Perry states that in criticising liberal feminism, she is not using liberal as a synonym for left-wing, and that she is writing against ‘those conservatives who are silly enough to think that returning to the 1950s is either possible or desirable’ (p.7). Given though that she appears to be advocating a return to sexual mores that look remarkably like those of the 1950s, this is difficult to sustain. Polity Press appear to agree. The back cover claim that the book should be read by ‘all men and women uneasy about the mindless orthodoxies of our ultra-liberal era’ seems to situate the book within the gamut of right-wing criticisms of liberal feminism, rather than among criticisms from the left.
More generally, the argument that social inequalities have their roots in human biology and are therefore unchangeable is an essentially right-wing one, and one that has been used to justify the effects of racism as well as sexism. It’s difficult to escape the sense that Perry espousing this is an expression of the increasingly acrimonious divisions in modern feminism, between the feminism which holds that anything can be empowering for women if women choose it, and the second-wave feminists and their heirs that the first group increasingly denounce as prudes, moral-panic-ers and bigots. It comes perhaps from a feeling that if the mainstream has abandoned the path of feminist reason, all that remains is the right.
What is crowded out here is a materialist understanding of women’s oppression, which can recognise the significant gains for women from the sexual revolution, as well as the setbacks and areas where we have much further to go. As we have seen from the loss of Roe v Wade in the US, the right to abortion was not a small thing, nor was escaping the culture of shame around pregnancy and sexual activity by women outside marriage. This is not to underestimate the problems facing young women in particular because of the commodification of sex and the sexualisation of culture. In order to understand these issues though we need to approach them systematically.

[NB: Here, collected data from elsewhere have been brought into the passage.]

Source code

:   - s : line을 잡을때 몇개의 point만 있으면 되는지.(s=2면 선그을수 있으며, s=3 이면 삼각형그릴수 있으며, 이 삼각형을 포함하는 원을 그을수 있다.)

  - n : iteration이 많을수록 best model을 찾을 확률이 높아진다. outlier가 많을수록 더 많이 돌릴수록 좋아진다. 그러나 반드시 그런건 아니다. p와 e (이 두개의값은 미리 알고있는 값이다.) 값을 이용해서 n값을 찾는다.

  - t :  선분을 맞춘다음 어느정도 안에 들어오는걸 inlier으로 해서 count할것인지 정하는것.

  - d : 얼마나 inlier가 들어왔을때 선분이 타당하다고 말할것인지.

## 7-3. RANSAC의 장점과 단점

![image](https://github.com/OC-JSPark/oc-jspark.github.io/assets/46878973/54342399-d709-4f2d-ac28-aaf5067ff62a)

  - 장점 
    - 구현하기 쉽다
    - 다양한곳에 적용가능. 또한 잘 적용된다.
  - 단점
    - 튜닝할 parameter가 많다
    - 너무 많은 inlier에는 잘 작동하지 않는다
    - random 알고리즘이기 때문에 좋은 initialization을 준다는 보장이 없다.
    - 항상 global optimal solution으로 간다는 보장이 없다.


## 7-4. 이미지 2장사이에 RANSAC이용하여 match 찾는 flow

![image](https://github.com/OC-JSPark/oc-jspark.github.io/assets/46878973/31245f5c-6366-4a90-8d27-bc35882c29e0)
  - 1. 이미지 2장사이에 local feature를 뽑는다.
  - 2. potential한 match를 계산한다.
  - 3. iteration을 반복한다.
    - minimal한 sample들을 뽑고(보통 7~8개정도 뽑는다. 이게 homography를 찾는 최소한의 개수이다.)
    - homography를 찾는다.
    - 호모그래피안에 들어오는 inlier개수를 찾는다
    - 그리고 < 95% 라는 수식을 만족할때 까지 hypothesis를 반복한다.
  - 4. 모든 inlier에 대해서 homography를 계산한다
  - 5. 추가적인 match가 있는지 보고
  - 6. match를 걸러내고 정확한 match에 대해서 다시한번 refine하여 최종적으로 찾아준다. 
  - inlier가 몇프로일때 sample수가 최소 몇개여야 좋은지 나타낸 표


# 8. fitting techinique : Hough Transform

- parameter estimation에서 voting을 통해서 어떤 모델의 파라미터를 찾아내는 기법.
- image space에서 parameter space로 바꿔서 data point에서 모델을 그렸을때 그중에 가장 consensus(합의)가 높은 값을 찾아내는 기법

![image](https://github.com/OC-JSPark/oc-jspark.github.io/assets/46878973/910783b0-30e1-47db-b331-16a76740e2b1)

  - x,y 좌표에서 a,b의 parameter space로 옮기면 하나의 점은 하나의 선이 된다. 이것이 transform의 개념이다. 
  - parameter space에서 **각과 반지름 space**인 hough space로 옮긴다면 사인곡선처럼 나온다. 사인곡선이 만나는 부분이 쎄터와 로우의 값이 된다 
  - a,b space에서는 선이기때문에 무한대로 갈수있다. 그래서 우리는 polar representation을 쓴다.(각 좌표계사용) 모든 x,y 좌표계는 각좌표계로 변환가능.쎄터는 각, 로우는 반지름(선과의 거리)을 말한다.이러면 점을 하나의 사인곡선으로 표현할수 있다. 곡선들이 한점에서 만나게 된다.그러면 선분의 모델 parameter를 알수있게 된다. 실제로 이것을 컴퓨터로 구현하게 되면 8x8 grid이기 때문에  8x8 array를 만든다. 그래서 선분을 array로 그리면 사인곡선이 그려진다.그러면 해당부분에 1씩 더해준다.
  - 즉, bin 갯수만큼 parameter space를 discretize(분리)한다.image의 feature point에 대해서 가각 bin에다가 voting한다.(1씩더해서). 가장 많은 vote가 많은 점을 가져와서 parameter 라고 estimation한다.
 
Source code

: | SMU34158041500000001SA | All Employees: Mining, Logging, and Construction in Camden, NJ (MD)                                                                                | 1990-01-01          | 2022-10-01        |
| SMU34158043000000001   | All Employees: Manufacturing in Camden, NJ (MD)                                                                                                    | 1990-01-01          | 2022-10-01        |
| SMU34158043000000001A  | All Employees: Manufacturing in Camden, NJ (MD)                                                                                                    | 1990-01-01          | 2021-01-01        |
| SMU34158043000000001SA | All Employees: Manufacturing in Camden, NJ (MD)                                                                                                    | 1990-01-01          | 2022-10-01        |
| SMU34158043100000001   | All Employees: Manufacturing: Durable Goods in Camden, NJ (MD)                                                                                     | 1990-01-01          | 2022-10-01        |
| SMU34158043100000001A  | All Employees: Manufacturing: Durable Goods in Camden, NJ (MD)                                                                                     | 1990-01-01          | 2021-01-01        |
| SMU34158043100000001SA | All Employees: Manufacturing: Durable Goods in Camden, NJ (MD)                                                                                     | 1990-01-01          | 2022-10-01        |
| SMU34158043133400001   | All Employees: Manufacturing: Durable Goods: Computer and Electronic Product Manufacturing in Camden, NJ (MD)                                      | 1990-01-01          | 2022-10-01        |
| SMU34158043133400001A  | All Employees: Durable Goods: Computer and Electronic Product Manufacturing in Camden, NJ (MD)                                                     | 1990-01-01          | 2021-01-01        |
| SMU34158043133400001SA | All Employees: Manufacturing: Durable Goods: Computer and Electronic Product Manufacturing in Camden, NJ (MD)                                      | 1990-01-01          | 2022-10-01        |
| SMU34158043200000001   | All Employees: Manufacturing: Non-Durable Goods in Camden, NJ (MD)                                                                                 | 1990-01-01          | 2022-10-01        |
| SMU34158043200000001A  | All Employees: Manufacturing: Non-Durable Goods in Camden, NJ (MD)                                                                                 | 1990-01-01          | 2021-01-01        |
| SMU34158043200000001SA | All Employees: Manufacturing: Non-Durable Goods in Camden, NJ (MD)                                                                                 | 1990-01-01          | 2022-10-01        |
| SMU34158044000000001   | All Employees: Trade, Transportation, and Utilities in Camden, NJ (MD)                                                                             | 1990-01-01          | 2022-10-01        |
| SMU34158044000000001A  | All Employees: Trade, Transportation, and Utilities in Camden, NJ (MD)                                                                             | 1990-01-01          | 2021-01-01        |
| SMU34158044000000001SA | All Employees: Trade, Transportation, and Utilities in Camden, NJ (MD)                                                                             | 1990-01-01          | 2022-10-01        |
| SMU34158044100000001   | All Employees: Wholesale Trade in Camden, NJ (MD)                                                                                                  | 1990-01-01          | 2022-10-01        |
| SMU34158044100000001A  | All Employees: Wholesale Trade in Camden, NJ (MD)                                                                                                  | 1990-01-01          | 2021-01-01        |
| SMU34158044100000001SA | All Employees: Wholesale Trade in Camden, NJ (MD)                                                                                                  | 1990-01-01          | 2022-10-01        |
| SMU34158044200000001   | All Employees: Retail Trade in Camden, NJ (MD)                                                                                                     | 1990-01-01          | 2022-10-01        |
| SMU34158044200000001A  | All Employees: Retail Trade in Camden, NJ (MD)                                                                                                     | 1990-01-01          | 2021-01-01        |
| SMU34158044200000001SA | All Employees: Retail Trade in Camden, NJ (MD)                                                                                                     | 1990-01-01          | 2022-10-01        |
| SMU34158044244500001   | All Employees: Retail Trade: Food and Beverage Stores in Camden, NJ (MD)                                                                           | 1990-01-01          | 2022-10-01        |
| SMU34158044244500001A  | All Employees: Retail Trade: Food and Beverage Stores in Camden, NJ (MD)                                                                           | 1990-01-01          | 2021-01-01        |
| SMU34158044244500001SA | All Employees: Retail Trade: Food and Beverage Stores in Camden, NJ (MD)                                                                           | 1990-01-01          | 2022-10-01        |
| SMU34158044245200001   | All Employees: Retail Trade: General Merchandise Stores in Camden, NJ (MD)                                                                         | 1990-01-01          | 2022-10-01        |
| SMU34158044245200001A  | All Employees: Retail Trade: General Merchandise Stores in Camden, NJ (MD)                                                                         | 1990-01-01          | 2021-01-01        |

Perry’s prescriptions for a different sexual culture are all to do with individual behaviour. A list in her final chapter, ‘Listen to your Mother’, advises young women, among other things, to hold off on having sex for the first few months of a relationship, and then to only go ahead if they could imagine him as the father of their children. Perry is not unaware of the way in which businesses sell young women the sexually liberated role, from G-strings to dating apps, but she doesn’t appear to see this as any part of an explanation for how our sexual culture has developed. A more systematic analysis could understand the damage Perry identifies as part of the effect of twenty-first century capitalism on many aspects of culture, not just on sexual expectations. That however would lead to the conclusion that it is capitalism, not our evolution, that is at fault.
i Ariel Levy, Female Chauvinist Pigs: Women and the Rise of Raunch Culture (Pocket Books 2005), p.199.
ii Ibid., p.198.
iii Robin Wright, The Moral Animal: Why We Are the Way We Are. The New Science of Evolutionary Psychology (Pantheon 1994).
iv For more detail on this, see Anne Fausto-Sterling, ‘Beyond Difference: Feminism and Evolutionary Psychology’ in Alas, Poor Darwin. Arguments Against Evolutionary Psychology, eds. Hilary Rose and Steven Rose (Jonathan Cape 2000), pp.174-189.
v Randy Thornhill and Craig Palmer, A Natural History of Rape: Biological Bases for Sexual Coercion (MIT Press 2000).
vi Kate Harding, Asking For It: The Alarming Rise of Rape Culture – and what we can do about it (Da Capo Press 2015), p.119.
vii Hilary Rose and Steven Rose, ‘Introduction’, in Alas, Poor Darwin, pp.1-13, p.2.